# Problem
Please lay out the data as a JSON list of strings, one per line and skipping blank lines, from the line containing "Reading left to" through the end of the data. Leave the pictures out of the answer.

# Material to process
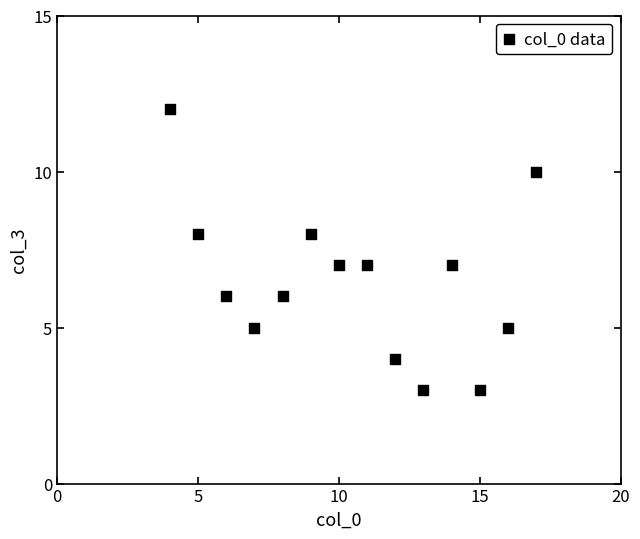

What is the range of X values (max minus min)?

13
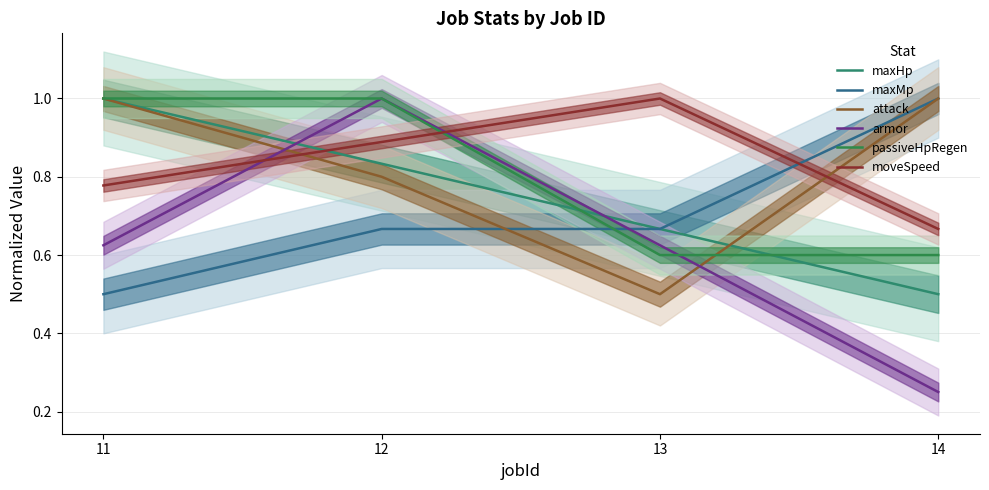

Reading left to right, what are all the values shown in this chart?

maxHp: 11=1.0	12=0.8	13=0.7	14=0.5
maxMp: 11=0.5	12=0.7	13=0.7	14=1.0
attack: 11=1.0	12=0.8	13=0.5	14=1.0
armor: 11=0.6	12=1.0	13=0.6	14=0.2
passiveHpRegen: 11=1.0	12=1.0	13=0.6	14=0.6
moveSpeed: 11=0.8	12=0.9	13=1.0	14=0.7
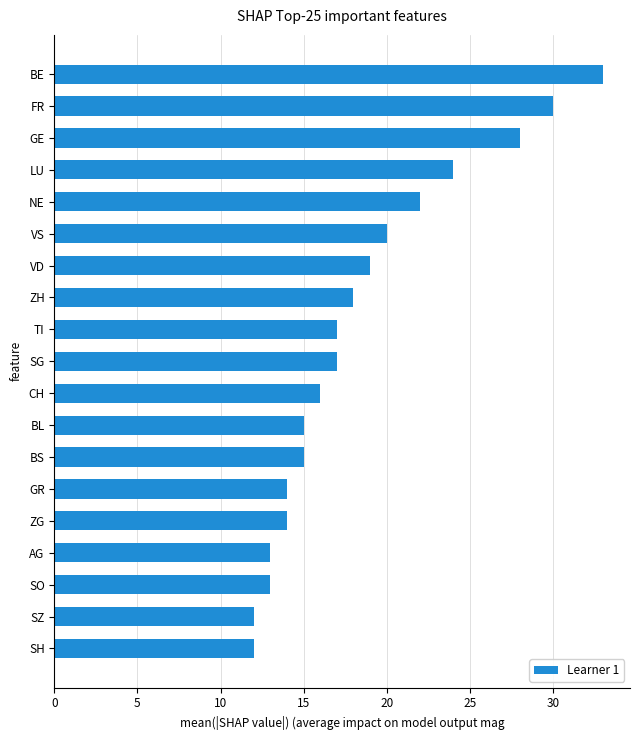

Are the bars horizontal?

Yes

# Reply to the task
[
  "Reading left to right, what are all the values shown in this chart?",
  "maxHp: 11=1.0\t12=0.8\t13=0.7\t14=0.5",
  "maxMp: 11=0.5\t12=0.7\t13=0.7\t14=1.0",
  "attack: 11=1.0\t12=0.8\t13=0.5\t14=1.0",
  "armor: 11=0.6\t12=1.0\t13=0.6\t14=0.2",
  "passiveHpRegen: 11=1.0\t12=1.0\t13=0.6\t14=0.6",
  "moveSpeed: 11=0.8\t12=0.9\t13=1.0\t14=0.7",
  "Are the bars horizontal?",
  "Yes"
]